Over centuries, by probing Fermat’s simple problem mathematicians have made enormous breakthroughs in many fields beyond number theory, the field most closely associated with the original problem. In one of the most significant, German mathematician Ernst Kummer proved in 1847 that the theorem held for the regular primes — a subset of prime numbers. He did so by developing ideas that laid the groundwork for a new field called algebraic number theory.

A graphical depiction of Fermat’s Last Theorem. The text reads: “According to mathematician Pierre de Fermat, there are no whole numbers for a, b and c that can solve this equation if n is greater than 2.” C. CHANG In 2023, with support from the U.K.’s Engineering and Physical Sciences Research Council, Buzzard launched his formalization project with Fermat’s last theorem partly because of the proof’s size and importance, and partly because many of his colleagues at Imperial College London are exploring ideas used in the proof. He knew it would be a Herculean, messy task to encode every definition and lemma — akin to a mini-theorem embedded in a larger proof — that plays some role in the overall scheme. And it’s been a rocky road. “I’m sort of all over the place, and I’ve had some failed starts,” he says.

He’s not toiling alone. At first, Buzzard says, about 30 people were contributing to his formalization effort by writing code for Lean, all of them familiar names and faces. Many more have reached out with ideas or otherwise tried to join the effort, he says, and just over 60 have had their coded contributions verified and accepted. Still, the project has grown into an interdisciplinary collaboration on a scale that Buzzard couldn’t have imagined. Anonymous number theorists are reaching out with ideas, he says. Last August, he says, he went camping at a music festival for a week and returned to find 7,000 unread messages about various aspects of the proof.

In January, the effort reached one of its first major milestones. “We proved that a certain thing was finite,” paving the way for the next step, Buzzard says. The effort required for that milestone, however, has led him to doubt whether they’ll finish in his targeted timeline of five years.

One of the largest challenges, Buzzard says, is figuring out how to quickly build Lean’s library of mathematical knowledge. This is a bottleneck for AI applications in math, too. “In this whole area of AI for math is that there’s a terrible lack of interesting datasets,” he says.
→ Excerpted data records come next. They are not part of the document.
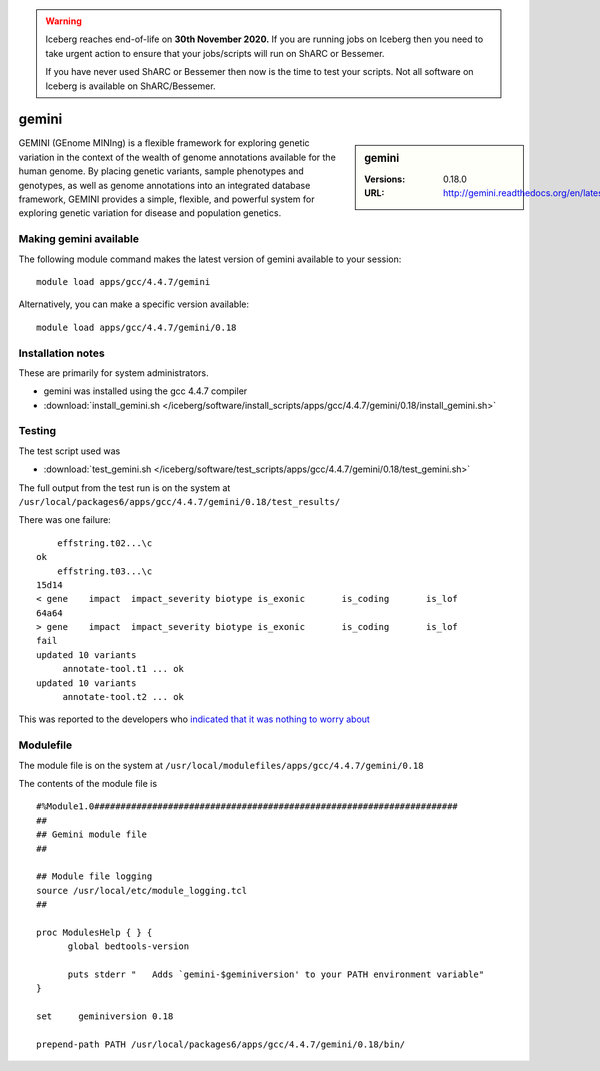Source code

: .. Warning:: 
    Iceberg reaches end-of-life on **30th November 2020.**
    If you are running jobs on Iceberg then you need to take urgent action to ensure that your jobs/scripts will run on ShARC or Bessemer. 
 
    If you have never used ShARC or Bessemer then now is the time to test your scripts.
    Not all software on Iceberg is available on ShARC/Bessemer. 

gemini
======

.. sidebar:: gemini

   :Versions:  0.18.0
   :URL: http://gemini.readthedocs.org/en/latest/

GEMINI (GEnome MINIng) is a flexible framework for exploring genetic variation in the context of the wealth of genome annotations available for the human genome. By placing genetic variants, sample phenotypes and genotypes, as well as genome annotations into an integrated database framework, GEMINI provides a simple, flexible, and powerful system for exploring genetic variation for disease and population genetics.

Making gemini available
-----------------------
The following module command makes the latest version of gemini available to your session: ::

        module load apps/gcc/4.4.7/gemini

Alternatively, you can make a specific version available: ::

        module load apps/gcc/4.4.7/gemini/0.18

Installation notes
------------------
These are primarily for system administrators.

* gemini was installed using the gcc 4.4.7 compiler
* :download:`install_gemini.sh </iceberg/software/install_scripts/apps/gcc/4.4.7/gemini/0.18/install_gemini.sh>`


Testing
-------
The test script used was

* :download:`test_gemini.sh </iceberg/software/test_scripts/apps/gcc/4.4.7/gemini/0.18/test_gemini.sh>`

The full output from the test run is on the system at ``/usr/local/packages6/apps/gcc/4.4.7/gemini/0.18/test_results/``

There was one failure: ::

          effstring.t02...\c
      ok
          effstring.t03...\c
      15d14
      < gene	impact	impact_severity	biotype	is_exonic	is_coding	is_lof
      64a64
      > gene	impact	impact_severity	biotype	is_exonic	is_coding	is_lof
      fail
      updated 10 variants
           annotate-tool.t1 ... ok
      updated 10 variants
           annotate-tool.t2 ... ok

This was reported to the developers who `indicated that it was nothing to worry about <https://github.com/arq5x/gemini/issues/621>`_

Modulefile
----------
The module file is on the system at ``/usr/local/modulefiles/apps/gcc/4.4.7/gemini/0.18``

The contents of the module file is ::

  #%Module1.0#####################################################################
  ##
  ## Gemini module file
  ##

  ## Module file logging
  source /usr/local/etc/module_logging.tcl
  ##

  proc ModulesHelp { } {
        global bedtools-version

        puts stderr "   Adds `gemini-$geminiversion' to your PATH environment variable"
  }

  set     geminiversion 0.18

  prepend-path PATH /usr/local/packages6/apps/gcc/4.4.7/gemini/0.18/bin/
In a separate project funded by Renaissance Philanthropy, Buzzard and Rutgers mathematician Alex Kontorovich are further contributing to Lean’s library — and expanding its applicability — by formalizing problems from a list of recent, particularly thorny theorems representing the cutting edge of mathematics in the 21st century.

The implications reach far beyond Buzzard’s projects. An expanding volume of mathematical knowledge could enable working mathematicians — if they were so inclined — to find fault lines in new proofs, or determine whether certain conjectures could hold up. Referees and editors who review papers for journals would be free to focus on the big ideas behind submitted papers rather than the excruciatingly fine details of the logic behind the proof.

“That’s game changing,” Riehl says. “Proofs are hard, and the papers are already very long.” Errors can slip through.

A theorem prover with access to a robust library of mathematical knowledge could be used to identify hallucinations and other mistakes in mathematical proofs generated by AI programs. Having a proof be 95 percent correct, after all, may mean the proof isn’t correct at all. “One hallucination can break an entire mathematical argument because that’s the nature of mathematics,” Buzzard says.

For that reason, tech companies have been developing programs that combine AI tools like Google’s Gemini or OpenAI’s ChatGPT with the fact-checking rigor of Lean. So has the U.S. government: In early 2025, DARPA launched a program called Exponentiating Mathematics, or expMath, with the goal of using AI to accelerate the rate of mathematical discovery, primarily by offloading the finer details of constructing a proof.

All of these efforts tie directly into a more controversial and quickly evolving issue facing mathematics today: figuring out how AI is going to change the field, and whether the AI math invasion is a good thing.